— Мы сделаем все возможное и невозможное, ты сам понимаешь. Завтра будет консилиум. Но лучше, чтобы ты знал... — Она заколебалась: — Доктор считает...
Потом, прервав себя, снова обстоятельно стала говорить о том, что она решила относительно меня. Словно бы несчастье имело отношение только ко мне, словно все его значение и последствия касались меня одного. Я уеду, не взяв с собой ни белья, ни одежды, только в том, что на мне: ведь все мои вещи находятся в зараженной комнате.
— Я даже не поцелую тебя на прощание, и, разумеется, ты не подойдешь к комнате Лорана. Да он и не в состоянии... Лучше, чтобы ты не видел его таким в последний...
— Нет, не в последний, мама, не в последний раз!
— Да, да! Ты ведь знаешь, я всегда все вижу в черном свете. Пойду приготовлю тебе кофе. Поспи еще немного.
Я не стану сопротивляться, я буду делать все, что она захочет. Она сумела напугать девятнадцатилетнего юношу, как пугала маленького мальчика, чтобы он слушался. Была в Мальтаверне комната, кровать, где умер наш дедушка, а в Бордо была комната, кровать, где умер наш папа. Теперь здесь будет комната, кровать, где Лоран... Он вышел вдруг из своего ничтожества последнего ученика в классе и начал во мне свое новое существование. Не помню, чтобы он когда-нибудь произнес хоть одно слово, не имевшее отношения к вяхирям, к бекасам, к зайцам или его собакам. Он готовился в Гриньонскую высшую школу, но сельскохозяйственная наука интересовала его не больше, чем латынь или древнееврейский язык. Он любил повторять: «В нашей семье я буду крестьянином...» Но Мальтаверном он не интересовался.
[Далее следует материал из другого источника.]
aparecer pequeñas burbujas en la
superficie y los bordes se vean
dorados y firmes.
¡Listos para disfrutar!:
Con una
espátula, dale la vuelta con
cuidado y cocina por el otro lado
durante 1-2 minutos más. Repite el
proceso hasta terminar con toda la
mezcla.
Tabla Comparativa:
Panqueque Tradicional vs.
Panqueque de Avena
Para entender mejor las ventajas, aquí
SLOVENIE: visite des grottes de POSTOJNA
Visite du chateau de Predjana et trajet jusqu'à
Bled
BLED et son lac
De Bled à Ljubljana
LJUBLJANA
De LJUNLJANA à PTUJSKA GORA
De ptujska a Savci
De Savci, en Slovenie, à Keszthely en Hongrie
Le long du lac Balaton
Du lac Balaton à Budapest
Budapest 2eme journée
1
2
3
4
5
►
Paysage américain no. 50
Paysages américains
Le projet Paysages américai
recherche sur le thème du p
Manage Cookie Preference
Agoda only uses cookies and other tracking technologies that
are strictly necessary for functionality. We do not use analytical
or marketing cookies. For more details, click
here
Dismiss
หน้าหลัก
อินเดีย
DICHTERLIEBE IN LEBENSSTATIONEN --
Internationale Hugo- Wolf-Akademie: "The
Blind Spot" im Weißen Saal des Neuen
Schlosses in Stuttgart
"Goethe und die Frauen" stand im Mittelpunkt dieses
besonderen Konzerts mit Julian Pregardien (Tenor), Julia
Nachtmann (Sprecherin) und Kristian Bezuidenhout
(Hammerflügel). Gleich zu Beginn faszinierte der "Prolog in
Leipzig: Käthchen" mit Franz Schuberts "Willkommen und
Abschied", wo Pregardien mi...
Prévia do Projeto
— Все я должна делать сама! — жаловалась мама, но не потерпела бы, если бы мы хоть раз сунули нос в ее дела, вернее, в наши, поскольку Мальтаверн принадлежал нам, а она была только опекуншей.
Так блуждала моя мысль, пока вдруг не остановилась, словно споткнувшись: «Теперь не будет никого, кроме меня, я останусь один в Мальтаверне, я и мама». Да, это вдруг пришло мне на ум, но, видит бог, я не обрадовался, потому что быть не могло, чтобы мама не подумала о том же, чтобы она с ее маниакальной страстью к земле хотя бы смутно этого не ощутила. Она боготворила землю, но совсем не так, как я, она ненавидела разделы... Донзак, для которого я пишу, поймет все без моих объяснений; все это еще не было мне ясно в ту зловещую ночь, ничто еще не было высказано, принято, признано. На эти ночные часы я как бы накладываю решетку моих мыслей в той связи и последовательности, в какой они сложились за последующую неделю, которую я провел у барышень в Жуано.
В ожидании рассвета я растянулся одетый на маминой постели. Мама пришла еще раз, но не переступила порога комнаты, она принесла мне кофе и сказала, что Мари Дюбер гладит мое белье и соберет для меня все необходимое. Мне оставалось только уложить книги и свою писанину, как называла мама все, что я писал. Я задремал. В полусне я услышал, как протарахтели колеса двуколки Дюбера. Вошла Мари с подносом, повязанная черным старушечьим платком, сама вся черная лоснящейся чернотой куриных перьев и вообще смахивающая на курицу своим испуганным взглядом и подпрыгивающей походкой. После бегства Симона, которому Дюберы немало способствовали, мама разговаривала с ними, лишь чтобы отдать какое-нибудь приказание. Мари уверила меня, что Лоран сейчас задремал и мадам от него не отходит. Доктор вызвал сестру из Базасской больницы. Мари причитала: «
Никогда не прощу себе, что удрал из родного дома, так и не повидав умирающего брата. Мама была на страже и не допускала меня в комнату, но я все же заглянул в приоткрытую дверь и в неверном, мигающем свете ночника на секунду увидел передвинутую мебель, разбросанное по полу белье. Я подчинился. Все произошло так, как решила мама. В девятнадцать лет я позволил ей обращаться со мной, как с младенцем. Я слабо возражал, она даже не слушала. Она говорила:
— Как только минует кризис, ты его увидишь. Обещаю тебе Я сразу же пошлю за тобой. Ты поговоришь с ним издали, все будет хорошо. Мы уложим его в саду, на солнышке. Сосновый лес в таких случаях — самое целебное.